EDIT
Her pages are replete with bad news: perennial sea ice, which 25 years ago covered an area of the Arctic the size of the continental United States, has since lost an area "the size of New York, Georgia and Texas combined". Carbon dioxide levels, if emissions go unchecked, could reach three times pre-industrial levels by the end of the century.
The book is organised around notes Kolbert took on "field trips" not only to places where climate change is affecting the natural world but also to ones - labs, offices, observatories - where humans are trying to understand the phenomenon of human-induced global warming. In language that is clear, if somewhat dry, she examines the major pieces of the story, shedding light on some insider concepts of climatologists. The book may make a good handbook; it is both comprehensive and succinct. (If you have ever wondered how a climate model is put together, that's in there, too.)
She visits the Netherlands, where rising sea levels caused by global warming are expected to swallow up large parts of the country. In areas where there are already periodic floods, a construction firm has started building amphibious homes and "buoyant roads". Another field trip took her to Washington, where she was treated to double-speak by an under-secretary charged with explaining the Bush administration's negative position on climate change.
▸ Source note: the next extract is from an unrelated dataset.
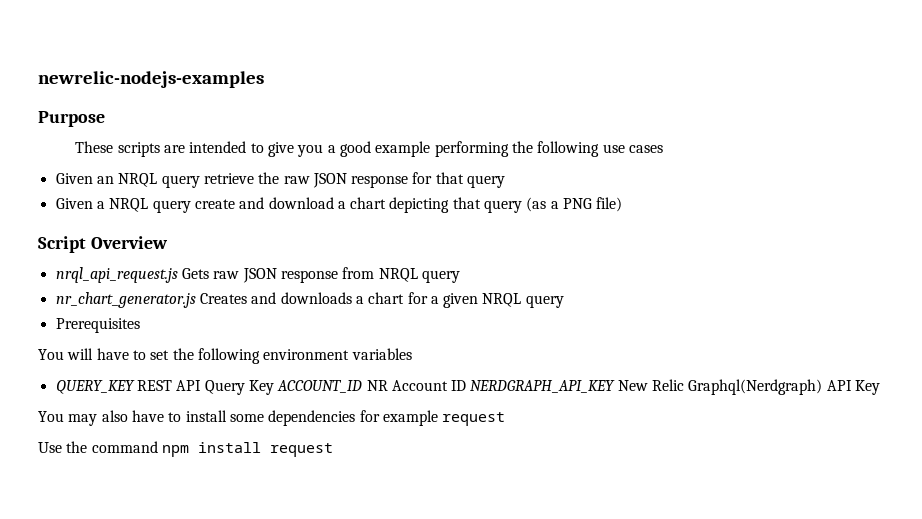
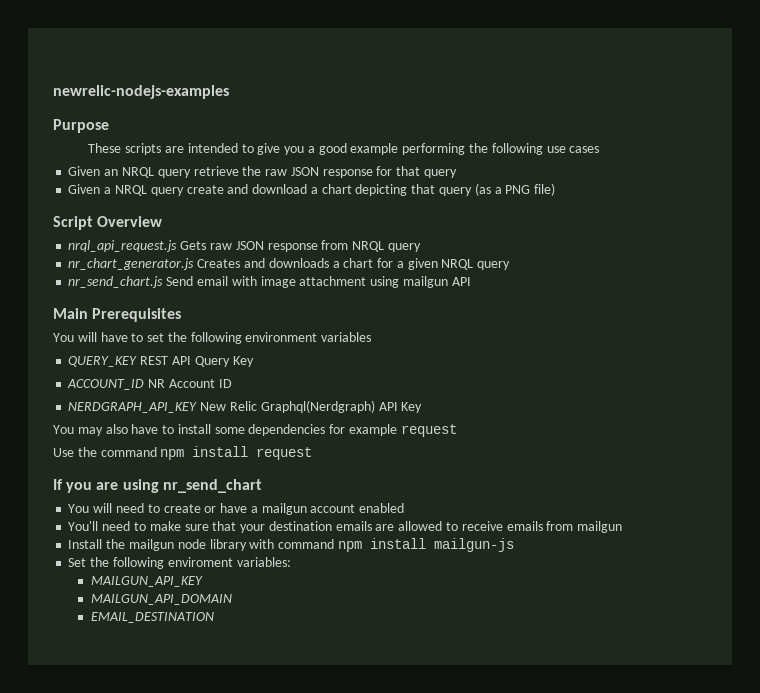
(564, 301) none -> [68,276,471,288] [53,308,88,319] nr_send_chart.js Send email with image attachment using mailgun API // Main
(274, 387) none -> (254, 361) //
(467, 385) none -> (232, 383) //
(333, 450) none -> [53,479,262,493] [68,503,405,515] [68,521,623,533] [68,538,514,552] [68,557,291,569] [90,576,203,587] [90,594,232,605] [90,612,214,623] // If you are using nr_send_chart // You will need to create or have a mailgun account enabled // You'll need to make sure that your destination emails are allowed to receive emails from mailgun // Install the mailgun node library with command npm install mailgun-js // Set the following enviroment variables: // MAILGUN_API_KEY // MAILGUN_API_DOMAIN // EMAIL_DESTINATION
The United States is the largest emitter of carbon in the world, accounting for a quarter of the world's total, with the average American putting out 12,000 pounds of carbon a year, or about 100 times what the average Bangladeshi does. In two decades, the Chinese will surpass Americans in this, unless they can somehow be persuaded to build their many projected new coal plants using modern, low-emission - and expensive - technology.
Some of the most downbeat (or realistic) observers are climate scientists. "It may be that we're not going to solve global warming," Marty Hoffert, a physics professor at New York University, told her. "The earth is going to become an ecological disaster, and, you know, somebody will visit in a few hundred million years and find there were some intelligent beings who lived here for a while, but they just couldn't handle the transition from being hunter-gatherers to high technology." Hoffert isn't giving up in despair, though, but turning to high technology for help. He's trying to find carbon-free sources of energy - away from Earth. Satellites with photovoltaic arrays could be launched into space, he suggests. Solar collectors could be placed on the moon. Turbines suspended in the jet stream could generate wind power. At least in the long term, "I think we have a shot," he says.